ASSIGNMENT: For the data that follows, print the line with "בזכות האופי ובזכות", the line with "Türkiye'nin 50'den fazla", and all lines between them, exactly as they stand. Omit pictures and add nothing.

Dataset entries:
==============================
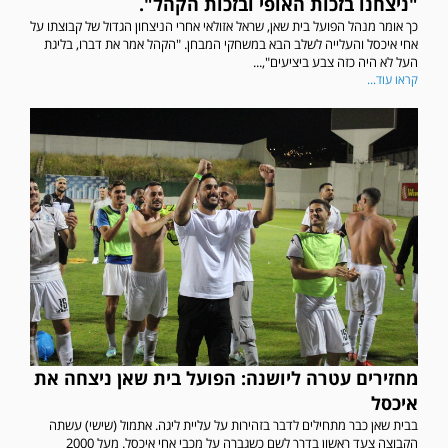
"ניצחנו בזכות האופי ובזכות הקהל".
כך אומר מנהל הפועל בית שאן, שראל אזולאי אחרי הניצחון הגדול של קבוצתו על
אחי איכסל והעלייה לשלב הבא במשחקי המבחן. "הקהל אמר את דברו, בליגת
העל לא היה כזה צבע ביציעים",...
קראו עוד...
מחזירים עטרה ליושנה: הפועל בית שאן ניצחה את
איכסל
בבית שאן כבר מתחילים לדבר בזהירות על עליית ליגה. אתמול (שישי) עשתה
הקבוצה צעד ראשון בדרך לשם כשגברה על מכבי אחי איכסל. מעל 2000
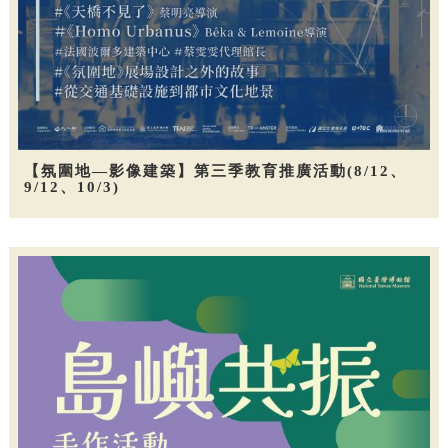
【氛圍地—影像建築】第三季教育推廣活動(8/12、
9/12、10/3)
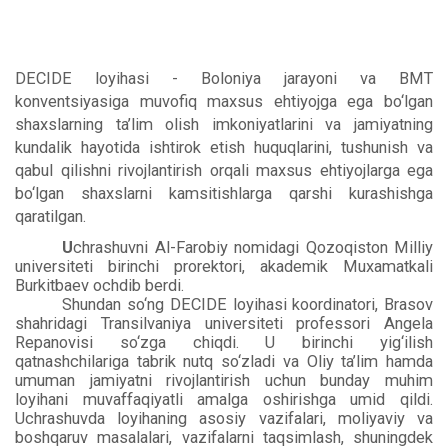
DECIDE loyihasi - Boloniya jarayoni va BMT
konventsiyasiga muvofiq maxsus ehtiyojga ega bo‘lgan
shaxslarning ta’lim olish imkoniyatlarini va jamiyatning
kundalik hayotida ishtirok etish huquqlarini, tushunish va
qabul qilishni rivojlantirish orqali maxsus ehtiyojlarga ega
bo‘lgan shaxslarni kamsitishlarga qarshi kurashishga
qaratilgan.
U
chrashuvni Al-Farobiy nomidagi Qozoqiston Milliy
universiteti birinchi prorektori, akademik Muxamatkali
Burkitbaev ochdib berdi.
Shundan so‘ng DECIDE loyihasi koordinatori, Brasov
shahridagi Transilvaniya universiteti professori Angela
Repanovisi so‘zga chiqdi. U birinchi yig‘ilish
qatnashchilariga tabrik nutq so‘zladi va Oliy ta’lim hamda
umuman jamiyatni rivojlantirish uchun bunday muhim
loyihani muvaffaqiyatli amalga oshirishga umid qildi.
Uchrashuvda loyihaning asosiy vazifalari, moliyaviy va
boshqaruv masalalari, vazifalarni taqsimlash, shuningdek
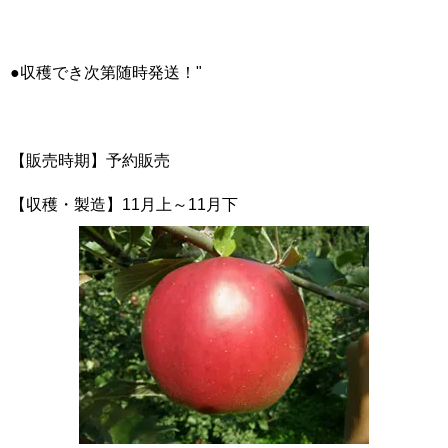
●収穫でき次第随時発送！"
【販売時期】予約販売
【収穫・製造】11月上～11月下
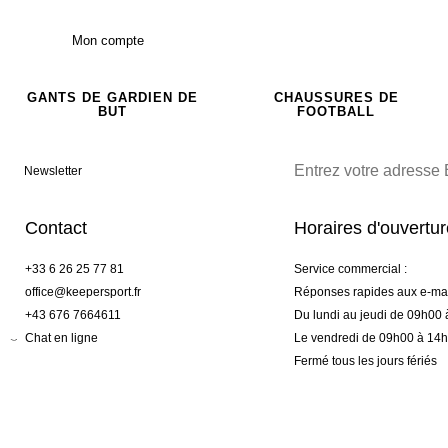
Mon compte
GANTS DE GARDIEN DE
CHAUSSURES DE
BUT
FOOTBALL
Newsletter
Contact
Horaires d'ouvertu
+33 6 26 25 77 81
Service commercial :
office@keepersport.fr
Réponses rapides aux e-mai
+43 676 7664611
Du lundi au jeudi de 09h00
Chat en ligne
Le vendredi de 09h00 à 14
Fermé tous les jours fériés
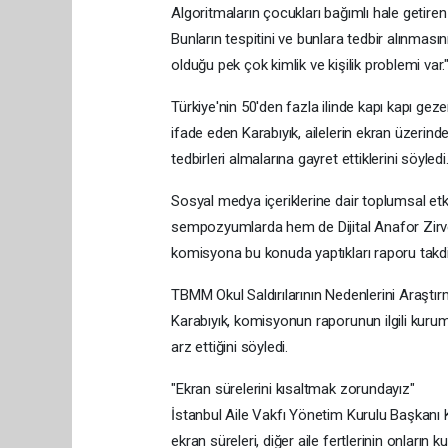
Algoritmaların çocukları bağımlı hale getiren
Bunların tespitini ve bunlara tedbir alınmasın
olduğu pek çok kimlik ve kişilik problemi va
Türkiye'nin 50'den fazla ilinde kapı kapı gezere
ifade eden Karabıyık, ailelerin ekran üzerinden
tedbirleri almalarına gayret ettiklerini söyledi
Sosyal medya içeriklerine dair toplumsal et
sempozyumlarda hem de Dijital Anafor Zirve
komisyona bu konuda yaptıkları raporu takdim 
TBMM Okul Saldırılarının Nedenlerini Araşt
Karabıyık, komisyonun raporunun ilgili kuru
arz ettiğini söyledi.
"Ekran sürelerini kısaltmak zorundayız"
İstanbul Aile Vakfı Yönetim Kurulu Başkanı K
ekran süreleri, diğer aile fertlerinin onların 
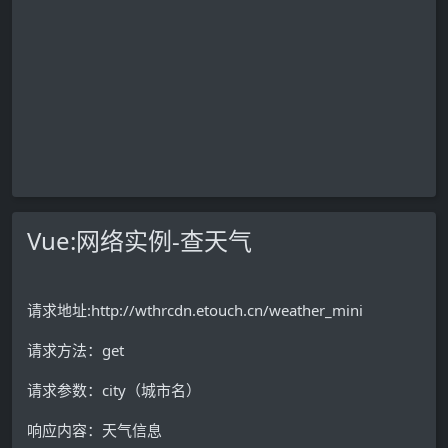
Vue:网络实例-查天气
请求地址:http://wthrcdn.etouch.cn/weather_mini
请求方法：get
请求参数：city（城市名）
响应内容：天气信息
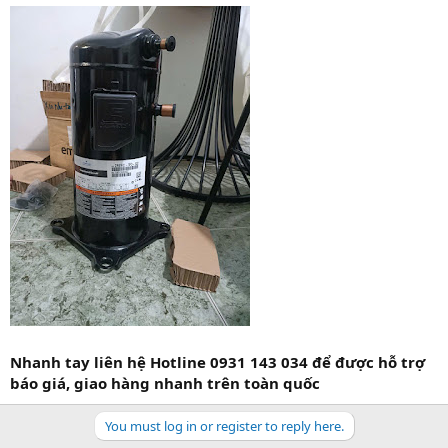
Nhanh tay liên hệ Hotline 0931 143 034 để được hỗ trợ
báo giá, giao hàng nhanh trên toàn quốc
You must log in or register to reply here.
==============================
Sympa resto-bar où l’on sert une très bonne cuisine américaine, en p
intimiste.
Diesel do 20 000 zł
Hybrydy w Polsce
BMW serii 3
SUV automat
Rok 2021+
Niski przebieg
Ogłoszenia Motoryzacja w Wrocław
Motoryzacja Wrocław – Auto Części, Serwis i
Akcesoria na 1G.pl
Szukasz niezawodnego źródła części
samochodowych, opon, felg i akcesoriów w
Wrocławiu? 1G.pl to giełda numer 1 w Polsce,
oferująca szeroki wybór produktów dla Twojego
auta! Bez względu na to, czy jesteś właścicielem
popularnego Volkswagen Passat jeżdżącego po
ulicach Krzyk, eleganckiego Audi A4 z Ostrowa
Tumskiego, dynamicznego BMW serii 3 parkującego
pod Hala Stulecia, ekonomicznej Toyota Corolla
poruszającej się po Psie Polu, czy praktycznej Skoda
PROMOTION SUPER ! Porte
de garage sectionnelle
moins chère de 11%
==============================
ANSWER TO THE EXERCISE:
"ניצחנו בזכות האופי ובזכות הקהל".
כך אומר מנהל הפועל בית שאן, שראל אזולאי אחרי הניצחון הגדול של קבוצתו על
אחי איכסל והעלייה לשלב הבא במשחקי המבחן. "הקהל אמר את דברו, בליגת
העל לא היה כזה צבע ביציעים",...
קראו עוד...
מחזירים עטרה ליושנה: הפועל בית שאן ניצחה את
איכסל
בבית שאן כבר מתחילים לדבר בזהירות על עליית ליגה. אתמול (שישי) עשתה
הקבוצה צעד ראשון בדרך לשם כשגברה על מכבי אחי איכסל. מעל 2000
【氛圍地—影像建築】第三季教育推廣活動(8/12、
9/12、10/3)
DECIDE loyihasi - Boloniya jarayoni va BMT
konventsiyasiga muvofiq maxsus ehtiyojga ega bo‘lgan
shaxslarning ta’lim olish imkoniyatlarini va jamiyatning
kundalik hayotida ishtirok etish huquqlarini, tushunish va
qabul qilishni rivojlantirish orqali maxsus ehtiyojlarga ega
bo‘lgan shaxslarni kamsitishlarga qarshi kurashishga
qaratilgan.
U
chrashuvni Al-Farobiy nomidagi Qozoqiston Milliy
universiteti birinchi prorektori, akademik Muxamatkali
Burkitbaev ochdib berdi.
Shundan so‘ng DECIDE loyihasi koordinatori, Brasov
shahridagi Transilvaniya universiteti professori Angela
Repanovisi so‘zga chiqdi. U birinchi yig‘ilish
qatnashchilariga tabrik nutq so‘zladi va Oliy ta’lim hamda
umuman jamiyatni rivojlantirish uchun bunday muhim
loyihani muvaffaqiyatli amalga oshirishga umid qildi.
Uchrashuvda loyihaning asosiy vazifalari, moliyaviy va
boshqaruv masalalari, vazifalarni taqsimlash, shuningdek
●収穫でき次第随時発送！"
【販売時期】予約販売
【収穫・製造】11月上～11月下
Mon compte
GANTS DE GARDIEN DE
CHAUSSURES DE
BUT
FOOTBALL
Newsletter
Contact
Horaires d'ouvertu
+33 6 26 25 77 81
Service commercial :
office@keepersport.fr
Réponses rapides aux e-mai
+43 676 7664611
Du lundi au jeudi de 09h00
Chat en ligne
Le vendredi de 09h00 à 14
Fermé tous les jours fériés
Algoritmaların çocukları bağımlı hale getiren
Bunların tespitini ve bunlara tedbir alınmasın
olduğu pek çok kimlik ve kişilik problemi va
Türkiye'nin 50'den fazla ilinde kapı kapı gezere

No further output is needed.